There’s little indication that Smithfield will start selling its American customers Chinese pork, and Smithfield’s U.S. operations will still be subject to the same federal and state regulations that they are now, so theoretically, not much should change in terms of food safety, animal welfare, labor conditions, etc.  Considering what we know about Smithfield practices, that is hardly encouraging, but as Michele Simon, president of Eat Drink Politics and author of "Appetite for Profit: How the Food Industry Undermines Our Health and How to Fight Back," told me, considering the U.S. government’s history of lax oversight of this industry, concerns over a further degradation of American pig farming are legitimate. “The fact that Smithfield will be owned by a Chinese company in no way impacts the oversight of that company’s operation here, nor the laws the company is subject to here. However,” she adds, “there are some operational concerns.”  The question she asks is whether “Chinese ownership will potentially change how Smithfield does business here.”

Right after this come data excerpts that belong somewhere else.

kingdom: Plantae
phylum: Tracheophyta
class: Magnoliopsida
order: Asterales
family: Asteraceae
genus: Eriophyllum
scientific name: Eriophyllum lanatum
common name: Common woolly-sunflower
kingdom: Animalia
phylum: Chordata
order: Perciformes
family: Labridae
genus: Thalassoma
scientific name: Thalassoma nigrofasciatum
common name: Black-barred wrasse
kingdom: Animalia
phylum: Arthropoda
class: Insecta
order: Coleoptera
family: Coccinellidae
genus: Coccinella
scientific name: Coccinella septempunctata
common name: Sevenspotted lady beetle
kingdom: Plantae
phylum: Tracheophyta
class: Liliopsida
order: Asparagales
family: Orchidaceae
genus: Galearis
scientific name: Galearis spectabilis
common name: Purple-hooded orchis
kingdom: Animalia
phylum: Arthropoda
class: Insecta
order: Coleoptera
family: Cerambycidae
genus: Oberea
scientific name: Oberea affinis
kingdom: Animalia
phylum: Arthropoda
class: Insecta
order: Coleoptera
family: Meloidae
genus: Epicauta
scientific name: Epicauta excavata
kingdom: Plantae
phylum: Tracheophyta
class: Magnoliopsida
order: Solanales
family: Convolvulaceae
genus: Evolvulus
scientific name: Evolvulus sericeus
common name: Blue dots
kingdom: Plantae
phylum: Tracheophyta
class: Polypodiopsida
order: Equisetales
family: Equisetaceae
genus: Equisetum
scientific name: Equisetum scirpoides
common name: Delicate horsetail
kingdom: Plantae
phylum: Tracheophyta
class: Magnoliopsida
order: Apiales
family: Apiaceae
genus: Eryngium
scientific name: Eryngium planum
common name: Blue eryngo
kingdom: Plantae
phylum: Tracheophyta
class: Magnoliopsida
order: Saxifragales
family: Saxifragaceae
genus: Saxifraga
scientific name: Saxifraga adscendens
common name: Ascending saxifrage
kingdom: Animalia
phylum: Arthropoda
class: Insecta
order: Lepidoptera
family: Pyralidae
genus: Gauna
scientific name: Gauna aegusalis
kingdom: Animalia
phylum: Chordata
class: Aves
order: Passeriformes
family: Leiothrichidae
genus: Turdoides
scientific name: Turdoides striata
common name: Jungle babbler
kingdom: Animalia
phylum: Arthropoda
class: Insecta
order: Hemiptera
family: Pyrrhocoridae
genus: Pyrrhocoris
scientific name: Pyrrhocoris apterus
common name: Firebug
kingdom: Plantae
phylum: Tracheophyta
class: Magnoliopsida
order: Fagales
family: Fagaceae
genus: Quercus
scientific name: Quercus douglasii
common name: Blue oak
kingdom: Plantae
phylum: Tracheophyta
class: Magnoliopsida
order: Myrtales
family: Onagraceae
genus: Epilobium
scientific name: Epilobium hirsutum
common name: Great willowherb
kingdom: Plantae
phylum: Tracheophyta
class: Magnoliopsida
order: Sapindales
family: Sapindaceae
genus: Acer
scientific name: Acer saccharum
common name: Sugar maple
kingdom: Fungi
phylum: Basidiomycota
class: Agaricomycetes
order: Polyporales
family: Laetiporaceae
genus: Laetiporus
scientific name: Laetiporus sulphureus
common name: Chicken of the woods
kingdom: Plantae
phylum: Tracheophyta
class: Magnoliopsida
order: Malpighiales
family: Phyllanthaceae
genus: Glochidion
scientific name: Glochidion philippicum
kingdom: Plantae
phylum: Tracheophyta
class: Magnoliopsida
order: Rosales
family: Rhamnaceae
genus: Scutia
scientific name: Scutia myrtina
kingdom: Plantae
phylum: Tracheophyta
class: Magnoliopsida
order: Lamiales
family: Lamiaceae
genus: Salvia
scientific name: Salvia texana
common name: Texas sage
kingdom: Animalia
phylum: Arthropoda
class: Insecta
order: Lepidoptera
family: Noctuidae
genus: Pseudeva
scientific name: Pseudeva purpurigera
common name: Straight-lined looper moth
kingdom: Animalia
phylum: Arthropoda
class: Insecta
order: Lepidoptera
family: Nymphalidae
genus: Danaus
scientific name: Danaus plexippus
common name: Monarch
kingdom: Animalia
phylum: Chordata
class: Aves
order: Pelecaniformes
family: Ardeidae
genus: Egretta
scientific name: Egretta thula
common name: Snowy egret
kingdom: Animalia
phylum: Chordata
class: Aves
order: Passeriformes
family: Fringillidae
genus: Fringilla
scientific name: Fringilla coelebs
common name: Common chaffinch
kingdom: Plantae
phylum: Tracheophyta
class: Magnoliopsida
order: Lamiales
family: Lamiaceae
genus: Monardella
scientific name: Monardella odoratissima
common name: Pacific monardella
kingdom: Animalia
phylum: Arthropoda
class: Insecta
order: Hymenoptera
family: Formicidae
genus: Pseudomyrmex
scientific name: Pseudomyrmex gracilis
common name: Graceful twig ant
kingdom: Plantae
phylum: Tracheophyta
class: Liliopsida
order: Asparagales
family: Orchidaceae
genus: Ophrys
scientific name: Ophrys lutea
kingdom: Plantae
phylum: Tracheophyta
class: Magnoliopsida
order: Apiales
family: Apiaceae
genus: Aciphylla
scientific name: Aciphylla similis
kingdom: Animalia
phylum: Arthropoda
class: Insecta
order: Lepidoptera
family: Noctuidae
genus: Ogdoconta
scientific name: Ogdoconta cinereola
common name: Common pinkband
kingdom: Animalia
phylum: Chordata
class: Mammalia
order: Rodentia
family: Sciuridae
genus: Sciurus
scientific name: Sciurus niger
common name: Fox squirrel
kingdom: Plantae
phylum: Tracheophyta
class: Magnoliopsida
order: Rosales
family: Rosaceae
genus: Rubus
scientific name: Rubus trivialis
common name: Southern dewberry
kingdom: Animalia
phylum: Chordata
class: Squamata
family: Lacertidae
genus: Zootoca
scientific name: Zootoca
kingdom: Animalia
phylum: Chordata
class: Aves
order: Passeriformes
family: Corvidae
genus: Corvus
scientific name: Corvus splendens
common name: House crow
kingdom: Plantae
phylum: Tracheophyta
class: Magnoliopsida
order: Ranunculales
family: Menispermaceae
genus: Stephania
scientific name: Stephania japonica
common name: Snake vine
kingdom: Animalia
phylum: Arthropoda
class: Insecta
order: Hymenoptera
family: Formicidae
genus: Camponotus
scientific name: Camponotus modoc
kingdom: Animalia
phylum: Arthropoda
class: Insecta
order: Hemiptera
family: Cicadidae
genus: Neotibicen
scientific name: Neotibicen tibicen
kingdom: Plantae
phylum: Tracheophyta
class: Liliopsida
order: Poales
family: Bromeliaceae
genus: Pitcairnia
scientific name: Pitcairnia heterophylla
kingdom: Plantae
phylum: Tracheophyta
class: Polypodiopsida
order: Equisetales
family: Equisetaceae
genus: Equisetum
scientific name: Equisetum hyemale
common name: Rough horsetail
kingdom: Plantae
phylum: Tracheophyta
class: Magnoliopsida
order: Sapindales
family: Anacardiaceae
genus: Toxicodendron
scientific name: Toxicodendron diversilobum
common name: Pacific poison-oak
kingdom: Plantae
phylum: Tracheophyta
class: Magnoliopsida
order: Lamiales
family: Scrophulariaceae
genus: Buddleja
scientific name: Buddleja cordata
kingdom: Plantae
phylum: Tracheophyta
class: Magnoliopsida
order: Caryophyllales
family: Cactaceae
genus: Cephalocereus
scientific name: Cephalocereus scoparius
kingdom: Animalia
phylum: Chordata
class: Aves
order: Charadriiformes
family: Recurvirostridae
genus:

Smithfield CEO Larry Pope answered that question in his testimony to the Senate Agricultural Committee saying, “It will be the same old Smithfield, only better.” And by “better” he means “bigger.” “There should be no noticeable impact in how we do business operationally in America…except we plan to do more of it.” When contacted for comment, Smithfield's office of Investor Relations and Corporate Communications echoed that sentiment to Salon, adding that "Shuanghui has pledged to maintain Smithfield's headquarters in Smithfield, Va., and to continue Smithfield's philanthropic support of community initiatives and investments in sustainability."

Conspiracy theories aside about the true risks of this merger, what Smithfield is essentially proposing, on its face, is, as Tom Philpott put it in Mother Jones, to turn the U.S. into “one big factory farm for China.”  So while our lowered pork demand could have meant, for example, fewer tons of toxic pig feces sprayed on fields across the country, or less use of dangerous steroids, or fewer pigs killed, or laborers rights’ violated, now there will be more.  The economic implications are also troubling.  Forbes predicts higher domestic pork prices and “reduced competition in the domestic packaged meat market.”  Add to all of that the carbon footprint of massive global pork shipments, creating a distribution chain that leaves plenty of room for mishap, whether accidental or otherwise.

In its June statement dropping its contract with Paula Deen, Smithfield said it was “determined to be an ethical food industry leader.”  Shareholders should keep that in mind when the takeover is put to a vote at the end of next month.